FROM a debonair English student who wooed Michelle Pfeiffer to a bigamist in Emmerdale, Maxwell Caulfield knows a thing or two about winning over an audience.

But his latest role as a ‘cigar-chomping’ movie boss in the musical version of iconic 1952 film Singing in the Rain is far more fun, says the long-time theatre actor who is looking forward to performing in Bristol later this month.

Speaking to the Gazette, Maxwell said his character, RF Simpson, is portrayed as unassailable in the film.

“That is not my style,” said the actor, who won fame as clean cut T-Bird wannabe Michael Carrington in cult teen film Grease 2. “I have made him more of a cigar-chomping mogul.

“He is a fun character and the whole show has the right balance of humour, romance and music.

“I get to kickstart the second half, then I swan around with a lot of pretty chorus girls and come out for the big finale.

“I have not been in a show that has received such rapturous applause. It is a splendid adaptation which follows the film closely but goes a level higher.”

Maxwell, who was born in Derbyshire but lives in America with wife Juliet Mills, daughter of the late actor Sir John Mills, said the stage brings the infamous story of Don Lockwood and Kathy Selden (played unforgettably on screen by Gene Kelly and Debbie Reynolds) to life.

“When you have an all-singing, all-dancing ensemble, there is that collective energy that hopefully creates a different world,” he said.

“And then there is the live band, you can’t underestimate that, and even though there is only 10 of them it sounds like 20 and although we are only a cast of 30 but we look like 60.”

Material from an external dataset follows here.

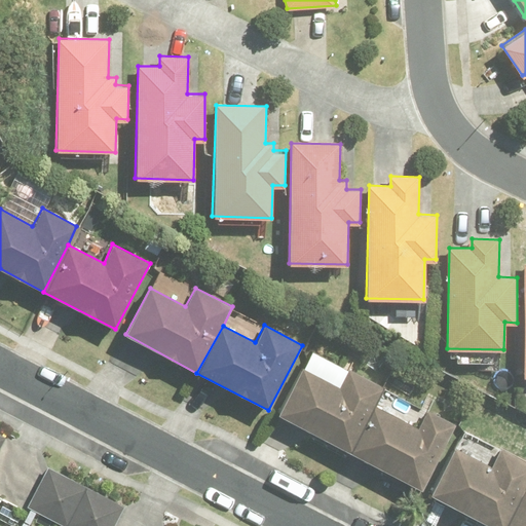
[(349,453),(373,406),(383,386),(348,369),(339,387),(302,368),(276,415),(349,453)]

The show, which with Singin’ in the Rain and Good Morning includes some of the most loved dance routines of all time, features 12,000 litres of water with two downpours in every performance.

“Everybody gets wet,” Maxwell added. “We are in Milton Keynes at the moment and are issuing plastic macs to the audience.

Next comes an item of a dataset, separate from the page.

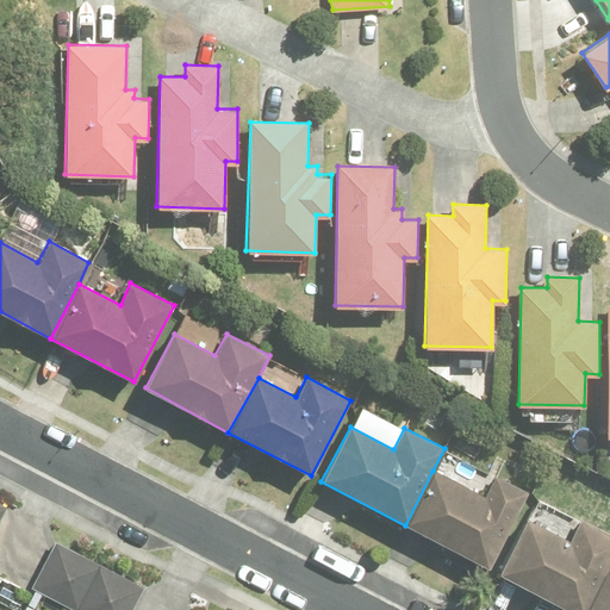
[(433,471),(405,526),(487,570),(528,491),(497,474),(485,498),(433,471)]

“It makes people giddy but it is a joyous experience.

“We are a happy company and that translates on stage. A lot of people have said how much fun the actors seems to be having on stage.”

For Maxwell, the tour’s two-week stop at the Bristol Hippodrome will be a welcome return to the city he knows well.

“I spent one-and-a-half years in Bristol filming Casualty,” he said. “It is almost like a homecoming for me and I came to watch a production of Whistle Down the Wind with my wife in 2003.

“We love playing the big old theatres and I am really looking forward to it.”

Singing in the Rain starring Maxwell Caulfield comes to the Bristol Hippodrome from July 22 to August 9.